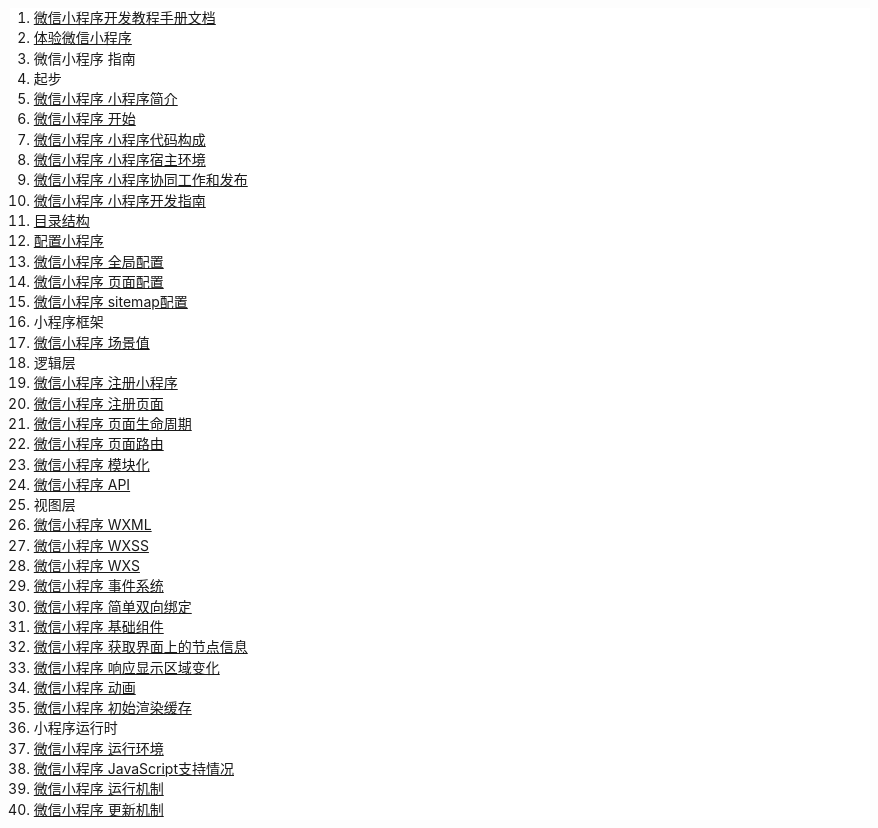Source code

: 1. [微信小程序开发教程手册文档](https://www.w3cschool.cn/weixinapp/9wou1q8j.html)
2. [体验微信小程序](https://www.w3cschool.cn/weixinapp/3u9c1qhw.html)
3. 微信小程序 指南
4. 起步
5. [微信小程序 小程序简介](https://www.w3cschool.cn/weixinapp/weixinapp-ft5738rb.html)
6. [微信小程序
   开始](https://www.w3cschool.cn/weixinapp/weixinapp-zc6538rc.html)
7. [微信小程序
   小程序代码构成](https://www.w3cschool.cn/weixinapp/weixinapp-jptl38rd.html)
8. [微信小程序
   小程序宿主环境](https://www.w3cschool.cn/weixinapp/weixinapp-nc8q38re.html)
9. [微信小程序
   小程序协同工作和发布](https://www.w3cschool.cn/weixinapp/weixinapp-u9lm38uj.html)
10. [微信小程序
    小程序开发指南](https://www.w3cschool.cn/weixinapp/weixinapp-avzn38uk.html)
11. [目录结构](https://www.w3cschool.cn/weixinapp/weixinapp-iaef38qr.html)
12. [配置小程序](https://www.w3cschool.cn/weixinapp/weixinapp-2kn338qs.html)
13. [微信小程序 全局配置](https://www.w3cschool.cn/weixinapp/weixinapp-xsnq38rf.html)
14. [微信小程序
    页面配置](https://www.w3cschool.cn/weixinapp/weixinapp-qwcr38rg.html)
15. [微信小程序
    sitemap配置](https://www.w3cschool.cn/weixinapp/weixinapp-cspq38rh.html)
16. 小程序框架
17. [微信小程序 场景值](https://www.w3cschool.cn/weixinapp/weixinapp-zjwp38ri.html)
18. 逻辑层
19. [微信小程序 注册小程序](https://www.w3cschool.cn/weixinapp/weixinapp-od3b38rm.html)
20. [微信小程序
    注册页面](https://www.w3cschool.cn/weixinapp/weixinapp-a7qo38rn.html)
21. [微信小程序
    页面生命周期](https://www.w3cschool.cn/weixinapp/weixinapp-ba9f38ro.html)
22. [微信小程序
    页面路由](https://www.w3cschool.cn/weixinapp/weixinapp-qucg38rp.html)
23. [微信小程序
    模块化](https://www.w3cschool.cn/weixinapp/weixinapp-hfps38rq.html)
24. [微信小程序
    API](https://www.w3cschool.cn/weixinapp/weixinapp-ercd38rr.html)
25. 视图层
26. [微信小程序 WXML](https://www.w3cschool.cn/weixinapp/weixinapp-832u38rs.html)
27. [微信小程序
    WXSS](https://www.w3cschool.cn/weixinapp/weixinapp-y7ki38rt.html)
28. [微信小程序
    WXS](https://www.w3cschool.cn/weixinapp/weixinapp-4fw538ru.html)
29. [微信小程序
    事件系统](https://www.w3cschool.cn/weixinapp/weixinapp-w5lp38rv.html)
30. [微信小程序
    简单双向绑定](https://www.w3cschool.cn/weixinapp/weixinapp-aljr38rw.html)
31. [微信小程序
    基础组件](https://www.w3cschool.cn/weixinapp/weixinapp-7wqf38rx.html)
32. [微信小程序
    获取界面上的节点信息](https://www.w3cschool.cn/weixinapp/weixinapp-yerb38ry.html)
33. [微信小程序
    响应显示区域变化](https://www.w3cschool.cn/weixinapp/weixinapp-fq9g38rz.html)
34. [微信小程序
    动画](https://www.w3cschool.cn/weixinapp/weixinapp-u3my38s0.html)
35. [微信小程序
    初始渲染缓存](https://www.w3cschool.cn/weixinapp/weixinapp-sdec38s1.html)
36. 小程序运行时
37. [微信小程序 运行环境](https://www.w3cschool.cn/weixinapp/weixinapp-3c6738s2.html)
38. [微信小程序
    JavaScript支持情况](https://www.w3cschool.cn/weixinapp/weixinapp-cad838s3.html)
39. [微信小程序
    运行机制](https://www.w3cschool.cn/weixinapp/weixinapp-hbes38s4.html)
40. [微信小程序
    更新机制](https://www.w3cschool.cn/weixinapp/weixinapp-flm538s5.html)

++++++++++++++++++++

What to work on. Exactly as given, transcribe every line of the data, but not its images.

Final answer.
Source code

: 1. [微信小程序开发教程手册文档](https://www.w3cschool.cn/weixinapp/9wou1q8j.html)
2. [体验微信小程序](https://www.w3cschool.cn/weixinapp/3u9c1qhw.html)
3. 微信小程序 指南
4. 起步
5. [微信小程序 小程序简介](https://www.w3cschool.cn/weixinapp/weixinapp-ft5738rb.html)
6. [微信小程序
   开始](https://www.w3cschool.cn/weixinapp/weixinapp-zc6538rc.html)
7. [微信小程序
   小程序代码构成](https://www.w3cschool.cn/weixinapp/weixinapp-jptl38rd.html)
8. [微信小程序
   小程序宿主环境](https://www.w3cschool.cn/weixinapp/weixinapp-nc8q38re.html)
9. [微信小程序
   小程序协同工作和发布](https://www.w3cschool.cn/weixinapp/weixinapp-u9lm38uj.html)
10. [微信小程序
    小程序开发指南](https://www.w3cschool.cn/weixinapp/weixinapp-avzn38uk.html)
11. [目录结构](https://www.w3cschool.cn/weixinapp/weixinapp-iaef38qr.html)
12. [配置小程序](https://www.w3cschool.cn/weixinapp/weixinapp-2kn338qs.html)
13. [微信小程序 全局配置](https://www.w3cschool.cn/weixinapp/weixinapp-xsnq38rf.html)
14. [微信小程序
    页面配置](https://www.w3cschool.cn/weixinapp/weixinapp-qwcr38rg.html)
15. [微信小程序
    sitemap配置](https://www.w3cschool.cn/weixinapp/weixinapp-cspq38rh.html)
16. 小程序框架
17. [微信小程序 场景值](https://www.w3cschool.cn/weixinapp/weixinapp-zjwp38ri.html)
18. 逻辑层
19. [微信小程序 注册小程序](https://www.w3cschool.cn/weixinapp/weixinapp-od3b38rm.html)
20. [微信小程序
    注册页面](https://www.w3cschool.cn/weixinapp/weixinapp-a7qo38rn.html)
21. [微信小程序
    页面生命周期](https://www.w3cschool.cn/weixinapp/weixinapp-ba9f38ro.html)
22. [微信小程序
    页面路由](https://www.w3cschool.cn/weixinapp/weixinapp-qucg38rp.html)
23. [微信小程序
    模块化](https://www.w3cschool.cn/weixinapp/weixinapp-hfps38rq.html)
24. [微信小程序
    API](https://www.w3cschool.cn/weixinapp/weixinapp-ercd38rr.html)
25. 视图层
26. [微信小程序 WXML](https://www.w3cschool.cn/weixinapp/weixinapp-832u38rs.html)
27. [微信小程序
    WXSS](https://www.w3cschool.cn/weixinapp/weixinapp-y7ki38rt.html)
28. [微信小程序
    WXS](https://www.w3cschool.cn/weixinapp/weixinapp-4fw538ru.html)
29. [微信小程序
    事件系统](https://www.w3cschool.cn/weixinapp/weixinapp-w5lp38rv.html)
30. [微信小程序
    简单双向绑定](https://www.w3cschool.cn/weixinapp/weixinapp-aljr38rw.html)
31. [微信小程序
    基础组件](https://www.w3cschool.cn/weixinapp/weixinapp-7wqf38rx.html)
32. [微信小程序
    获取界面上的节点信息](https://www.w3cschool.cn/weixinapp/weixinapp-yerb38ry.html)
33. [微信小程序
    响应显示区域变化](https://www.w3cschool.cn/weixinapp/weixinapp-fq9g38rz.html)
34. [微信小程序
    动画](https://www.w3cschool.cn/weixinapp/weixinapp-u3my38s0.html)
35. [微信小程序
    初始渲染缓存](https://www.w3cschool.cn/weixinapp/weixinapp-sdec38s1.html)
36. 小程序运行时
37. [微信小程序 运行环境](https://www.w3cschool.cn/weixinapp/weixinapp-3c6738s2.html)
38. [微信小程序
    JavaScript支持情况](https://www.w3cschool.cn/weixinapp/weixinapp-cad838s3.html)
39. [微信小程序
    运行机制](https://www.w3cschool.cn/weixinapp/weixinapp-hbes38s4.html)
40. [微信小程序
    更新机制](https://www.w3cschool.cn/weixinapp/weixinapp-flm538s5.html)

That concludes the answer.